- **Challenge**:
Exactly repeat all the records below, omitting the images they hold.

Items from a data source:

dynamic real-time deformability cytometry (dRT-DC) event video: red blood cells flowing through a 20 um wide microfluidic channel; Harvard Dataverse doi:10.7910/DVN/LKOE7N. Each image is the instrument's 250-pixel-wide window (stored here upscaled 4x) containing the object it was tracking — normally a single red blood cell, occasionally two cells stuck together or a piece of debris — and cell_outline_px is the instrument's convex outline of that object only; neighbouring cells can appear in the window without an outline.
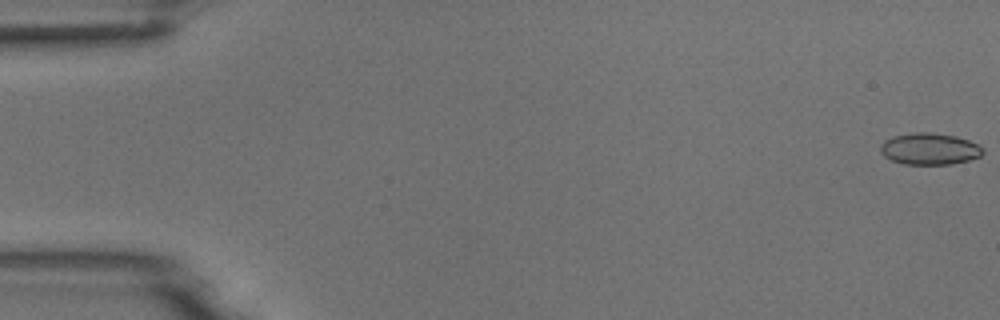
{"species": "common noctule bat (a hibernating species)", "species_latin": "Nyctalus noctula", "temperature_condition": "room temperature", "stored_images_in_passage": 5, "camera_frame_rate_fps": 3000, "um_per_image_px": 0.085, "animal": {"sex": "male", "body_mass_g": 18.8}, "frame": {"image": 1, "passage_image": 1, "time_ms": 0.0, "image_size_px": [1000, 320], "cell_outline_px": [[984, 152], [980, 156], [968, 160], [952, 164], [904, 164], [892, 160], [884, 156], [880, 152], [880, 144], [884, 140], [892, 136], [916, 132], [928, 132], [956, 136], [968, 140], [984, 148]], "centroid_in_image_um": [78.99, 12.65], "position_along_channel_um": 6.0, "area_um2": 18.9}}
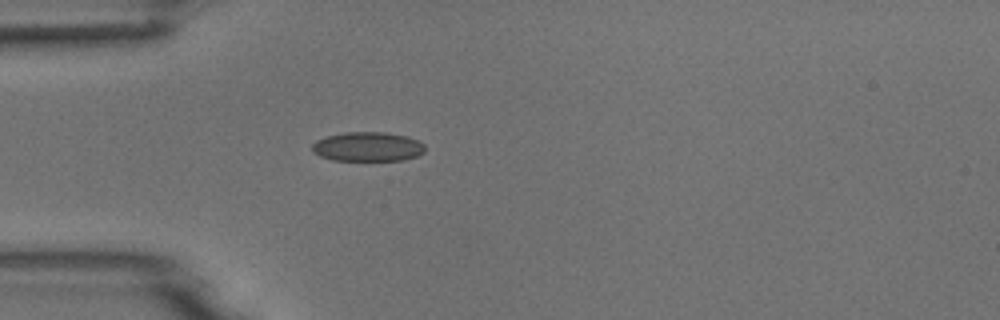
{"frame": {"image": 2, "passage_image": 5, "time_ms": 1.333, "image_size_px": [1000, 320], "cell_outline_px": [[424, 152], [416, 156], [404, 160], [332, 160], [320, 156], [312, 152], [312, 144], [316, 140], [328, 136], [344, 132], [384, 132], [408, 136], [420, 140], [424, 144]], "centroid_in_image_um": [31.27, 12.46], "position_along_channel_um": 53.7, "area_um2": 19.42}}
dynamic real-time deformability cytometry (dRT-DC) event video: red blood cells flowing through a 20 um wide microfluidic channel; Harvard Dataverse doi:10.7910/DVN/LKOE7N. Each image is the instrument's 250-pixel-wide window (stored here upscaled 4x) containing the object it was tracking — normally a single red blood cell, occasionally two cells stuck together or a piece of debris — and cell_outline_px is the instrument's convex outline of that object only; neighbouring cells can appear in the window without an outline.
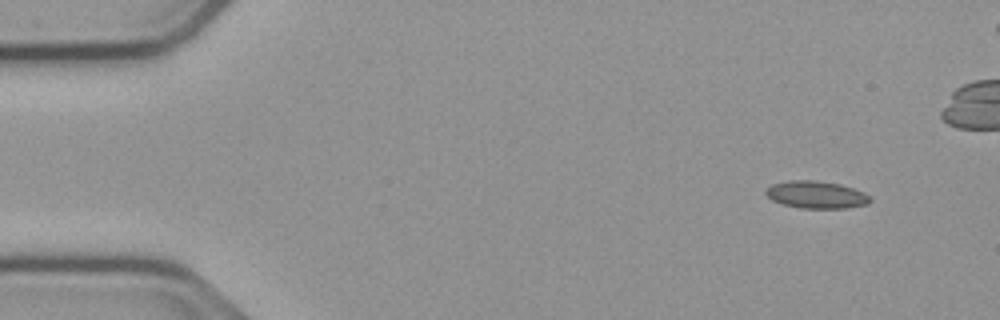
{"species": "common noctule bat (a hibernating species)", "species_latin": "Nyctalus noctula", "temperature_condition": "cold", "stored_images_in_passage": 52, "camera_frame_rate_fps": 3000, "um_per_image_px": 0.085, "animal": {"sex": "male", "body_mass_g": 23.1, "forearm_length_mm": 52.7}, "frame": {"image": 1, "passage_image": 1, "time_ms": 0.0, "image_size_px": [1000, 320], "cell_outline_px": [[872, 200], [868, 204], [844, 208], [800, 208], [780, 204], [772, 200], [764, 192], [764, 188], [772, 184], [788, 180], [816, 180], [840, 184], [864, 192], [872, 196]], "centroid_in_image_um": [69.36, 16.55], "position_along_channel_um": 15.6, "area_um2": 16.88}}
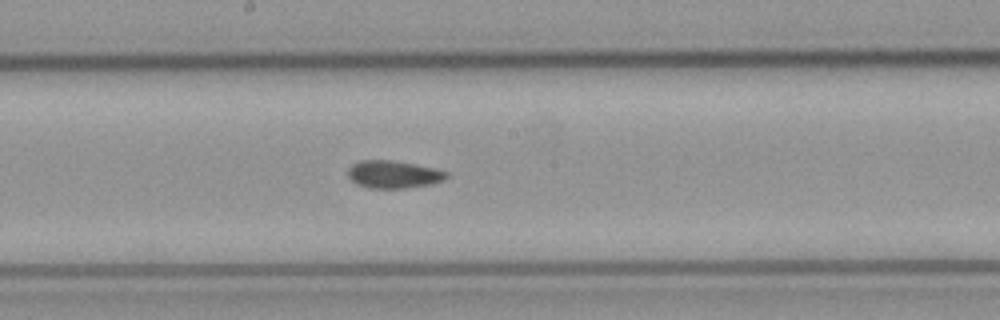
{"frame": {"image": 2, "passage_image": 25, "time_ms": 8.0, "image_size_px": [1000, 320], "cell_outline_px": [[448, 176], [444, 180], [432, 184], [404, 188], [368, 188], [356, 184], [348, 176], [348, 168], [352, 164], [360, 160], [392, 160], [432, 168], [448, 172]], "centroid_in_image_um": [33.42, 14.83], "position_along_channel_um": 214.8, "area_um2": 15.78}}
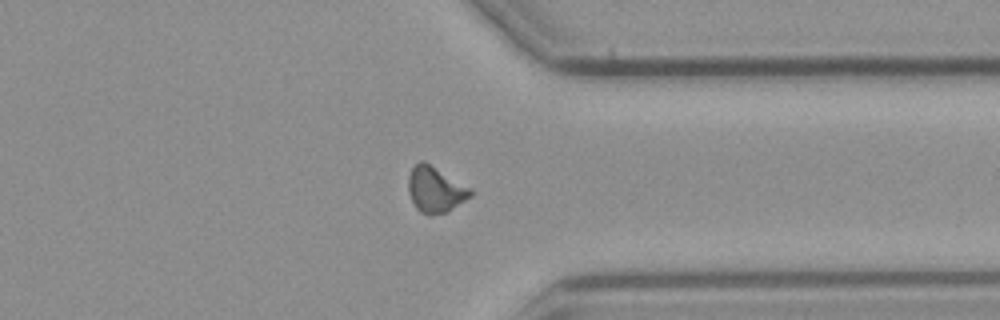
{"frame": {"image": 3, "passage_image": 38, "time_ms": 12.333, "image_size_px": [1000, 320], "cell_outline_px": [[472, 196], [448, 212], [432, 216], [428, 216], [420, 212], [416, 208], [408, 192], [408, 176], [412, 168], [420, 160], [424, 160], [472, 188]], "centroid_in_image_um": [37.01, 16.12], "position_along_channel_um": 374.4, "area_um2": 16.94}, "authors_computed_cell_mechanics": {"area_um2": 15.7216, "velocity_mm_per_s": 3.7761, "shape_relaxation_time_tau1_ms": null, "shape_relaxation_time_tau2_ms": 3.2812, "deformation_change_tau1": null, "deformation_change_tau2": 0.0852}}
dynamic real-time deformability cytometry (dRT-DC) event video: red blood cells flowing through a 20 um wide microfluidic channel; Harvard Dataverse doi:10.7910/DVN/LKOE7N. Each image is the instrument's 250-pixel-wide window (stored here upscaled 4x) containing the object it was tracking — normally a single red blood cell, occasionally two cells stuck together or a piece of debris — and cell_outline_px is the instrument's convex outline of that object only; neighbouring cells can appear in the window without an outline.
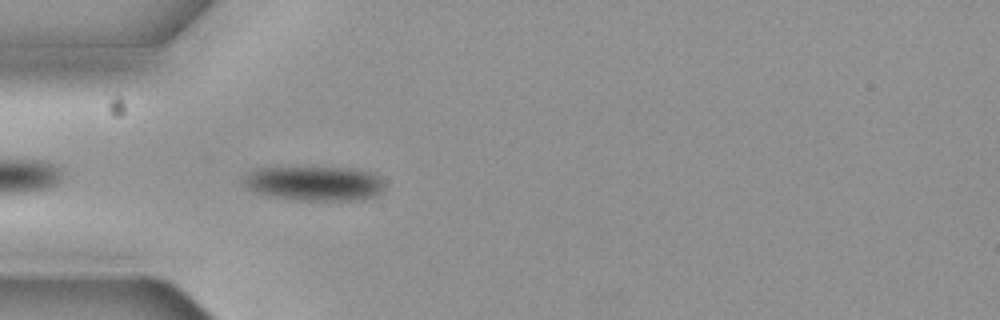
{"species": "common noctule bat (a hibernating species)", "species_latin": "Nyctalus noctula", "temperature_condition": "cold", "stored_images_in_passage": 6, "camera_frame_rate_fps": 3000, "um_per_image_px": 0.085, "animal": {"sex": "female", "body_mass_g": 19.3, "forearm_length_mm": 54.1}, "frame": {"image": 1, "passage_image": 6, "time_ms": 1.667, "image_size_px": [1000, 320], "cell_outline_px": [[384, 192], [380, 196], [364, 200], [296, 200], [268, 196], [252, 192], [244, 184], [244, 176], [248, 172], [256, 168], [288, 164], [308, 164], [352, 168], [372, 172], [384, 184]], "centroid_in_image_um": [26.69, 15.53], "position_along_channel_um": 58.3, "area_um2": 30.4}}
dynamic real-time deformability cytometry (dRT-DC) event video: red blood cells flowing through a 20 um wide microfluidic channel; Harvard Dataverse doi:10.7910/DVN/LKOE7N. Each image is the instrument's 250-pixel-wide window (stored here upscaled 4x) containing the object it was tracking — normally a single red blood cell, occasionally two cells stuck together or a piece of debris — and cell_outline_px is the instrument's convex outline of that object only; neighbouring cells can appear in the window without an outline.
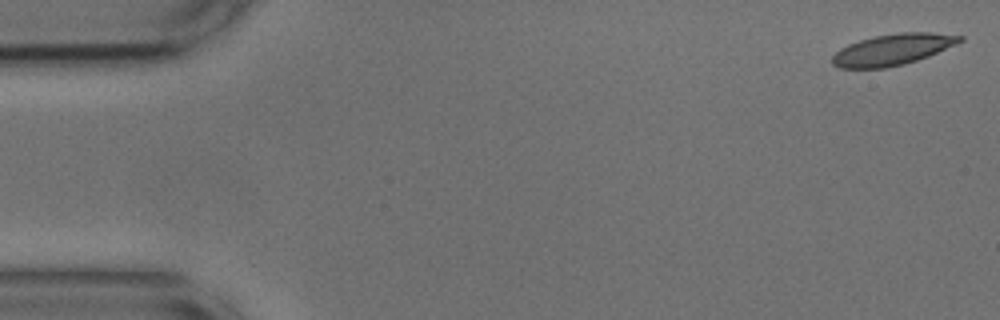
{"species": "common noctule bat (a hibernating species)", "species_latin": "Nyctalus noctula", "temperature_condition": "cold", "stored_images_in_passage": 54, "camera_frame_rate_fps": 3000, "um_per_image_px": 0.085, "animal": {"sex": "male", "body_mass_g": 17.9, "forearm_length_mm": 54.2}, "frame": {"image": 1, "passage_image": 1, "time_ms": 0.0, "image_size_px": [1000, 320], "cell_outline_px": [[964, 40], [956, 44], [928, 56], [904, 64], [884, 68], [840, 68], [832, 64], [832, 56], [840, 48], [848, 44], [860, 40], [876, 36], [900, 32], [932, 32], [964, 36]], "centroid_in_image_um": [75.87, 4.21], "position_along_channel_um": 9.1, "area_um2": 23.06}}
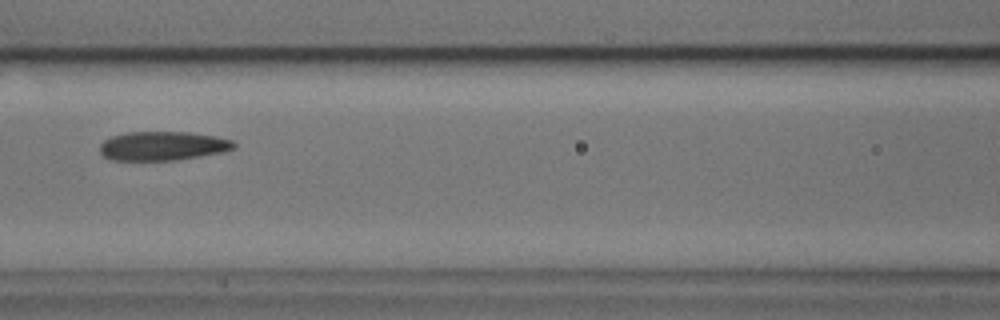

- **Written solution**:
dynamic real-time deformability cytometry (dRT-DC) event video: red blood cells flowing through a 20 um wide microfluidic channel; Harvard Dataverse doi:10.7910/DVN/LKOE7N. Each image is the instrument's 250-pixel-wide window (stored here upscaled 4x) containing the object it was tracking — normally a single red blood cell, occasionally two cells stuck together or a piece of debris — and cell_outline_px is the instrument's convex outline of that object only; neighbouring cells can appear in the window without an outline.
{"species": "common noctule bat (a hibernating species)", "species_latin": "Nyctalus noctula", "temperature_condition": "room temperature", "stored_images_in_passage": 5, "camera_frame_rate_fps": 3000, "um_per_image_px": 0.085, "animal": {"sex": "male", "body_mass_g": 18.8}, "frame": {"image": 1, "passage_image": 1, "time_ms": 0.0, "image_size_px": [1000, 320], "cell_outline_px": [[984, 152], [980, 156], [968, 160], [952, 164], [904, 164], [892, 160], [884, 156], [880, 152], [880, 144], [884, 140], [892, 136], [916, 132], [928, 132], [956, 136], [968, 140], [984, 148]], "centroid_in_image_um": [78.99, 12.65], "position_along_channel_um": 6.0, "area_um2": 18.9}}
{"frame": {"image": 2, "passage_image": 5, "time_ms": 1.333, "image_size_px": [1000, 320], "cell_outline_px": [[424, 152], [416, 156], [404, 160], [332, 160], [320, 156], [312, 152], [312, 144], [316, 140], [328, 136], [344, 132], [384, 132], [408, 136], [420, 140], [424, 144]], "centroid_in_image_um": [31.27, 12.46], "position_along_channel_um": 53.7, "area_um2": 19.42}}
dynamic real-time deformability cytometry (dRT-DC) event video: red blood cells flowing through a 20 um wide microfluidic channel; Harvard Dataverse doi:10.7910/DVN/LKOE7N. Each image is the instrument's 250-pixel-wide window (stored here upscaled 4x) containing the object it was tracking — normally a single red blood cell, occasionally two cells stuck together or a piece of debris — and cell_outline_px is the instrument's convex outline of that object only; neighbouring cells can appear in the window without an outline.
{"species": "common noctule bat (a hibernating species)", "species_latin": "Nyctalus noctula", "temperature_condition": "cold", "stored_images_in_passage": 52, "camera_frame_rate_fps": 3000, "um_per_image_px": 0.085, "animal": {"sex": "male", "body_mass_g": 23.1, "forearm_length_mm": 52.7}, "frame": {"image": 1, "passage_image": 1, "time_ms": 0.0, "image_size_px": [1000, 320], "cell_outline_px": [[872, 200], [868, 204], [844, 208], [800, 208], [780, 204], [772, 200], [764, 192], [764, 188], [772, 184], [788, 180], [816, 180], [840, 184], [864, 192], [872, 196]], "centroid_in_image_um": [69.36, 16.55], "position_along_channel_um": 15.6, "area_um2": 16.88}}
{"frame": {"image": 2, "passage_image": 25, "time_ms": 8.0, "image_size_px": [1000, 320], "cell_outline_px": [[448, 176], [444, 180], [432, 184], [404, 188], [368, 188], [356, 184], [348, 176], [348, 168], [352, 164], [360, 160], [392, 160], [432, 168], [448, 172]], "centroid_in_image_um": [33.42, 14.83], "position_along_channel_um": 214.8, "area_um2": 15.78}}
{"frame": {"image": 3, "passage_image": 38, "time_ms": 12.333, "image_size_px": [1000, 320], "cell_outline_px": [[472, 196], [448, 212], [432, 216], [428, 216], [420, 212], [416, 208], [408, 192], [408, 176], [412, 168], [420, 160], [424, 160], [472, 188]], "centroid_in_image_um": [37.01, 16.12], "position_along_channel_um": 374.4, "area_um2": 16.94}, "authors_computed_cell_mechanics": {"area_um2": 15.7216, "velocity_mm_per_s": 3.7761, "shape_relaxation_time_tau1_ms": null, "shape_relaxation_time_tau2_ms": 3.2812, "deformation_change_tau1": null, "deformation_change_tau2": 0.0852}}
dynamic real-time deformability cytometry (dRT-DC) event video: red blood cells flowing through a 20 um wide microfluidic channel; Harvard Dataverse doi:10.7910/DVN/LKOE7N. Each image is the instrument's 250-pixel-wide window (stored here upscaled 4x) containing the object it was tracking — normally a single red blood cell, occasionally two cells stuck together or a piece of debris — and cell_outline_px is the instrument's convex outline of that object only; neighbouring cells can appear in the window without an outline.
{"species": "common noctule bat (a hibernating species)", "species_latin": "Nyctalus noctula", "temperature_condition": "cold", "stored_images_in_passage": 6, "camera_frame_rate_fps": 3000, "um_per_image_px": 0.085, "animal": {"sex": "female", "body_mass_g": 19.3, "forearm_length_mm": 54.1}, "frame": {"image": 1, "passage_image": 6, "time_ms": 1.667, "image_size_px": [1000, 320], "cell_outline_px": [[384, 192], [380, 196], [364, 200], [296, 200], [268, 196], [252, 192], [244, 184], [244, 176], [248, 172], [256, 168], [288, 164], [308, 164], [352, 168], [372, 172], [384, 184]], "centroid_in_image_um": [26.69, 15.53], "position_along_channel_um": 58.3, "area_um2": 30.4}}
dynamic real-time deformability cytometry (dRT-DC) event video: red blood cells flowing through a 20 um wide microfluidic channel; Harvard Dataverse doi:10.7910/DVN/LKOE7N. Each image is the instrument's 250-pixel-wide window (stored here upscaled 4x) containing the object it was tracking — normally a single red blood cell, occasionally two cells stuck together or a piece of debris — and cell_outline_px is the instrument's convex outline of that object only; neighbouring cells can appear in the window without an outline.
{"species": "common noctule bat (a hibernating species)", "species_latin": "Nyctalus noctula", "temperature_condition": "cold", "stored_images_in_passage": 54, "camera_frame_rate_fps": 3000, "um_per_image_px": 0.085, "animal": {"sex": "male", "body_mass_g": 17.9, "forearm_length_mm": 54.2}, "frame": {"image": 1, "passage_image": 1, "time_ms": 0.0, "image_size_px": [1000, 320], "cell_outline_px": [[964, 40], [956, 44], [928, 56], [904, 64], [884, 68], [840, 68], [832, 64], [832, 56], [840, 48], [848, 44], [860, 40], [876, 36], [900, 32], [932, 32], [964, 36]], "centroid_in_image_um": [75.87, 4.21], "position_along_channel_um": 9.1, "area_um2": 23.06}}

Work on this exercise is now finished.